Chacun possède une combinaison de points forts, de limites, d’occasions et de risques.

Il n’y a pas eu de distribution équitable. L’un communique facilement et supporte mal l’incertitude. L’autre apprend vite mais décide lentement. Celui-ci a de l’argent et peu de temps, celui-là du temps et un faible accès à l’éducation.

Une stratégie utile ne cherche pas à ramener tous les indicateurs à la moyenne. Elle exploite l’asymétrie.

Un point fort peut compenser une faiblesse : une bonne organisation compense les oublis, l’écrit la difficulté à parler à l’improviste, un réseau de contacts le manque d’expérience propre, la prudence la lenteur de décision, et une compétence technique une piètre présentation de soi.

Une occasion peut réduire un risque. Une réserve d’argent permet de changer de travail. Un horaire souple, d’étudier. De bonnes relations, de demander de l’aide avant la crise.

La compensation ne doit pourtant pas masquer un défaut dangereux. Une excellente mémoire n’exempte pas d’un agenda si le prix d’une échéance manquée est élevé. Le charisme ne remplace pas la compétence là où une erreur peut causer un dommage.

Il n’est pas demandé d’être le meilleur en général. Ce classement n’existe pas.

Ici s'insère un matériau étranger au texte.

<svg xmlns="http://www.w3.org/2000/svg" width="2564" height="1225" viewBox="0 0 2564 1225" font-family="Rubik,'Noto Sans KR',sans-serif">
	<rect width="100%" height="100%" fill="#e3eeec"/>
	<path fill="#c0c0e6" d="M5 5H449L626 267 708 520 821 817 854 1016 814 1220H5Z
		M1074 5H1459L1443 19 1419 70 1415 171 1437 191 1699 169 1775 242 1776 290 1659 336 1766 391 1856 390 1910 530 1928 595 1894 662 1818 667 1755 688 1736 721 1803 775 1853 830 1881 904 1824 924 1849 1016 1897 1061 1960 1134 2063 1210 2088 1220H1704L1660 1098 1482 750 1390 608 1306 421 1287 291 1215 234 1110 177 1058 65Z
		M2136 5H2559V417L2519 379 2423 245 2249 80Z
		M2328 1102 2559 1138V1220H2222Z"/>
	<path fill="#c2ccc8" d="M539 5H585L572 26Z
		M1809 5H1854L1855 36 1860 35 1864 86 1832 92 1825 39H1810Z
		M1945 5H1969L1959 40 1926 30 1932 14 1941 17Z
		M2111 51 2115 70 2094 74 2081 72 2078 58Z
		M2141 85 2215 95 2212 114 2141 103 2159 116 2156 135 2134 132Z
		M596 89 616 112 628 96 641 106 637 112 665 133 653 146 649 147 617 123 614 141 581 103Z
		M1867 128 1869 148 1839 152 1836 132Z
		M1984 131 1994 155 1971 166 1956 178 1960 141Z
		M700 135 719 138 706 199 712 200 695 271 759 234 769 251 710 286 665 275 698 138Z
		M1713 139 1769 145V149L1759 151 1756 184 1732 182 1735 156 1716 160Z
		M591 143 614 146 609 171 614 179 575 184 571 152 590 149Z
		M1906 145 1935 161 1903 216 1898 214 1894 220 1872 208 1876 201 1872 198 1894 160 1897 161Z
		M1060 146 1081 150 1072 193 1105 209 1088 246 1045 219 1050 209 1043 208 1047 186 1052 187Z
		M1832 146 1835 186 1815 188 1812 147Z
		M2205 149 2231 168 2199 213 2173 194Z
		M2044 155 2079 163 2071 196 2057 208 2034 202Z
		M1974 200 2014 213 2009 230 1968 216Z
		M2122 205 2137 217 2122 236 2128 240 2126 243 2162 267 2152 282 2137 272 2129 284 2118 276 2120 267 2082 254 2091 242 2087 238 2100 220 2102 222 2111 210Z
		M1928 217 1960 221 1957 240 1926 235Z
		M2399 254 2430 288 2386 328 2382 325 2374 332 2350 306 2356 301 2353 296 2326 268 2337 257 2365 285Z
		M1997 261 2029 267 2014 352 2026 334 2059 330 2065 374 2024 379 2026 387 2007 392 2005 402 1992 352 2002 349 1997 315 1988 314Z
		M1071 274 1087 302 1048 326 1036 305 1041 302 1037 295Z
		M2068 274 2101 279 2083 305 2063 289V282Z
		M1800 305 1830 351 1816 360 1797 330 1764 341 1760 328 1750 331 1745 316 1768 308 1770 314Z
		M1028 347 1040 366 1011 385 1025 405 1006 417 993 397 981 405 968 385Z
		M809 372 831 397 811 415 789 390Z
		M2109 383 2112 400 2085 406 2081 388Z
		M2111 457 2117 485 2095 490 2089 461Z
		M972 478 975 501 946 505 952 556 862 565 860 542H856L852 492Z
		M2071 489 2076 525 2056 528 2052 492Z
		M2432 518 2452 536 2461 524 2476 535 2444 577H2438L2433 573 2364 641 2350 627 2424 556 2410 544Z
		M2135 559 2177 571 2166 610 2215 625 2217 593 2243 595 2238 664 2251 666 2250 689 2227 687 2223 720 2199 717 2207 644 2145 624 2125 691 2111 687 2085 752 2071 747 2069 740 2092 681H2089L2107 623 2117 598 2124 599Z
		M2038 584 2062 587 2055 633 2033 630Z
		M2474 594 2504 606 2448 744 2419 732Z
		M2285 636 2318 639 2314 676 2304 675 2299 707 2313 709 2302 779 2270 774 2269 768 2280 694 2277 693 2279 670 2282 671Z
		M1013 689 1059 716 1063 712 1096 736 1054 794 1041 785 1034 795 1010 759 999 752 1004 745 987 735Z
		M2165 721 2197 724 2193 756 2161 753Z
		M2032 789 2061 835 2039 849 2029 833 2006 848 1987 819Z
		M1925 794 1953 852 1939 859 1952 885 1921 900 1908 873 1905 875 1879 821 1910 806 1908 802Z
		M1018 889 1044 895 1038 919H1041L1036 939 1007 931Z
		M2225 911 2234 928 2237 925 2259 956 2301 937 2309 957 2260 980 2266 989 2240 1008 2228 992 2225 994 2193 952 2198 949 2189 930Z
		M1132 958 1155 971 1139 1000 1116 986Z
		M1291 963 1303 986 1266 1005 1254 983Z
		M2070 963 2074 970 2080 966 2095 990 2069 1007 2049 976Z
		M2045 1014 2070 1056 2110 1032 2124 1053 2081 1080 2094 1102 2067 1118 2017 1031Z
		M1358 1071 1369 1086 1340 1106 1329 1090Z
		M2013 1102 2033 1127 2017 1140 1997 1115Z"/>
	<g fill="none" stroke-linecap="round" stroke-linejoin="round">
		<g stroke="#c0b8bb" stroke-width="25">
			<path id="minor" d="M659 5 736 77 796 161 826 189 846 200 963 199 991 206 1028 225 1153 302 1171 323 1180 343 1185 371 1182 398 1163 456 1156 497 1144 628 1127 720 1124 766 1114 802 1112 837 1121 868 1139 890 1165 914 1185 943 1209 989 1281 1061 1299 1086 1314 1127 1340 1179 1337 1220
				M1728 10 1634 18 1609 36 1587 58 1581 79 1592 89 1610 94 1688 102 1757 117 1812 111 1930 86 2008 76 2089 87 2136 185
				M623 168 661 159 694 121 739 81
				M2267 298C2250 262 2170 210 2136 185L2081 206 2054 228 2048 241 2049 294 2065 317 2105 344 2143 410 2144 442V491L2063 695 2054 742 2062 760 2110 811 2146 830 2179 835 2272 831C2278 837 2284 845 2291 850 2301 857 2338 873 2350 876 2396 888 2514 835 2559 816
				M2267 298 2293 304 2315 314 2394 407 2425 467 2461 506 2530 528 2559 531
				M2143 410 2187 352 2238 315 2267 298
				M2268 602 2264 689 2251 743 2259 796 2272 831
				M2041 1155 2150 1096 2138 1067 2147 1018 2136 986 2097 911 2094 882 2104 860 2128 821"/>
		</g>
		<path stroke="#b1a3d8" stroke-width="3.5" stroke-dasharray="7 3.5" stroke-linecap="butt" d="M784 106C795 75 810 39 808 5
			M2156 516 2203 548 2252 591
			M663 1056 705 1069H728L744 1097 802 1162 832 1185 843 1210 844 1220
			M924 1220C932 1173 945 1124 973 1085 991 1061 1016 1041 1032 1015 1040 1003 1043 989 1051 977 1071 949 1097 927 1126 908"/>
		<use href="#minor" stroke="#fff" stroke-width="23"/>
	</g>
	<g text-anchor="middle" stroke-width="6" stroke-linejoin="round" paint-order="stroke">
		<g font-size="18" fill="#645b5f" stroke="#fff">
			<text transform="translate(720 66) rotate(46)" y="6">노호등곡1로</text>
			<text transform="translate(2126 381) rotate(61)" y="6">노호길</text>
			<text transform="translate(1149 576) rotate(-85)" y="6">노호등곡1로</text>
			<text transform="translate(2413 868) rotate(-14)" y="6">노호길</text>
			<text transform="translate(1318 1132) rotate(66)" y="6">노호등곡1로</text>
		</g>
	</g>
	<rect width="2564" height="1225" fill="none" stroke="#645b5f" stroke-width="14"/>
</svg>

Il suffit de bâtir une construction qui tienne avec ce dont on dispose réellement, et de ne pas concevoir sa vie pour quelqu’un doté d’un autre jeu de pièces.

L’asymétrie se voit à l’embauche. Un candidat parle très bien et sait faire peu de choses, un autre sait faire beaucoup et se tait en entretien. On conseille d’ordinaire au second d’apprendre à parler — il n’y parviendra pas en un mois. En revanche, il peut arriver avec l’analyse déjà faite d’un problème de l’entreprise, demander un test technique à la place de l’entretien, ou venir recommandé par quelqu’un qui a déjà dit à sa place tout ce qu’il fallait. Ce n’est pas contourner les règles, c’est utiliser le jeu de pièces dont on dispose.

Cette construction n’a qu’un point dangereux : la compensation ne doit pas couvrir un défaut à coût d’erreur élevé. Une bonne recommandation fait passer l’entretien, mais pas le premier trimestre, si rien ne la soutient.